Its home has always been on top of the three-story Masonic Building, at the corner of Main and Western streets. (Main Street is now Petaluma Boulevard.)
The Masons, explained George Whitten, Lodge treasurer, “have had a presence in Petaluma since 1855. In 1878 the Petaluma Masonic Hall Association was formed, with the intent to construct a building for use by the various Masonic orders, purchasing the prestigious downtown corner location from George P. McNear.”
Before construction began, Whitten said, locals suggested a town clock be put on top of the building and in September, 1881, the following article, headed “Ho, for the Town Clock,” ran in the Argus.
“The Petaluma Minstrel Club will give a grand entertainment in about two weeks, the net proceeds to be applied to the Town Clock fund. The boys will give a rousing night’s fun , and of course, everybody will go. The town clock is a public necessity. The young want it to tell time to go to school, the old to tell what time to go home,. Men want it so that they can pawn their watches, and women want it so they can look out their chamber windows and see if their husbands lie when they come home. The clock will not only be a great convenience, but will prove a positive conservator of public morals.”

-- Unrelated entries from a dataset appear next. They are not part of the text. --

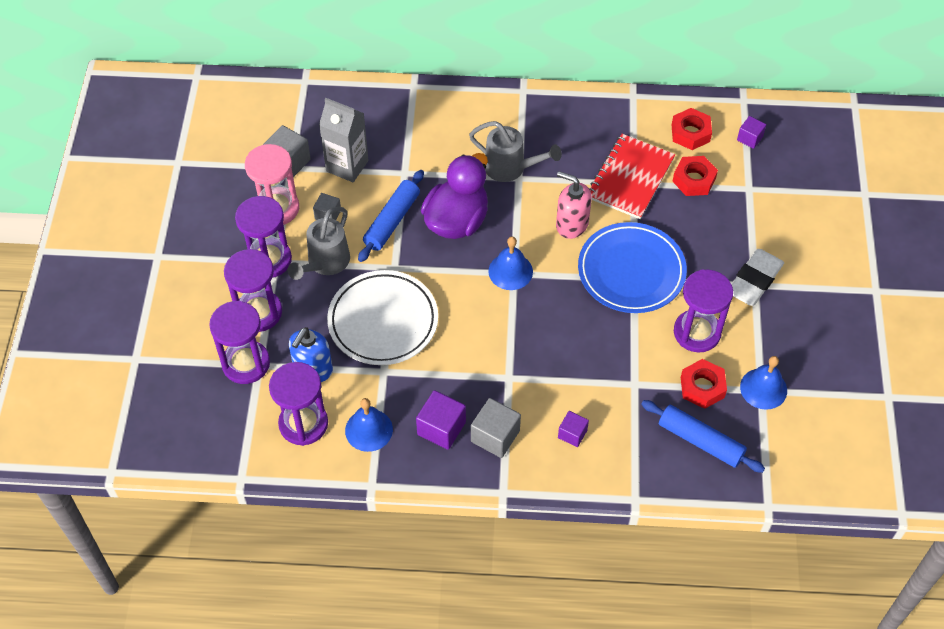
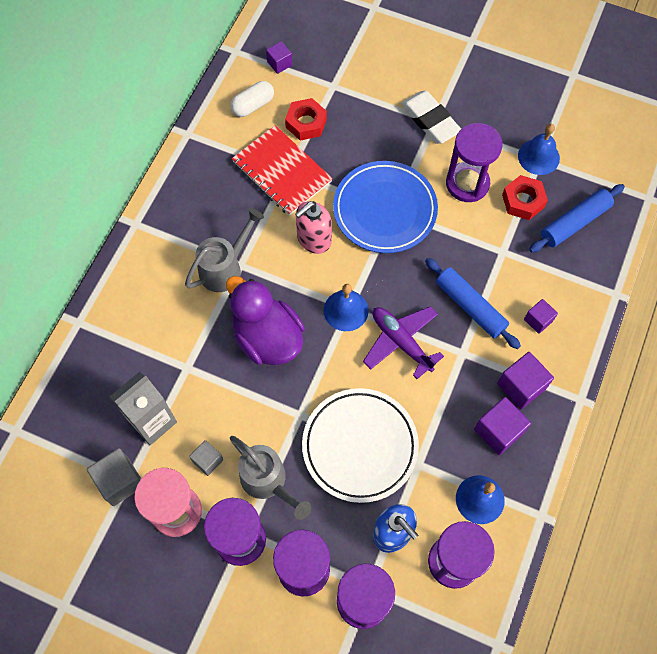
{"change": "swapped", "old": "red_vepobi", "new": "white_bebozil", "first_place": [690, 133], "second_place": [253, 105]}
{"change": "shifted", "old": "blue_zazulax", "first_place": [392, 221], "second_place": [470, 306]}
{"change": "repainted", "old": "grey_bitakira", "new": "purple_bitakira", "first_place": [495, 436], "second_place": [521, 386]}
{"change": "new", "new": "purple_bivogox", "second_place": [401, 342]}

In December, the Argus reported the tower had “received its finishing touches of ornamentation and notwithstanding the uncomplimentary criticisms of many at first, presents to the cultured and artistic eye, a really neat and tasty appearance.”
The bell for the tower arrived in April, and on May 18, 1882, the town clock arrived on the Steamer Pilot. It was hoisted to the roof and placed in the steepled, wooden tower that had been built for it. It took a while for the clock to work properly, but by mid-June was properly counting the hours. One member of the Petaluma Minstrel Club was reported as saying he regretted the part he took in raising funds for the timepiece “because he couldn’t fool his mother anymore when getting home late.”
Although the clock lives on top of the Masonic Building, Whitten explained it has always been the property of, and maintained by, the city. Generally the relationship has run smoothly, but Whitten spoke of 1932, when the 50-year-old wooden tower was damaging the building during wind and rain storms. A public subscription was begun, but “it was the height of the Depression, and not enough funds could be raised.” Furthermore, he said, “word got out the Masons were removing the clock tower – which is not good p.r.,” he added dryly.
So the Masons made an arrangement with the city. “If the city would deed the tower to the Masons and forward them the funds that had been raised, they would pay for replacement of the tower.”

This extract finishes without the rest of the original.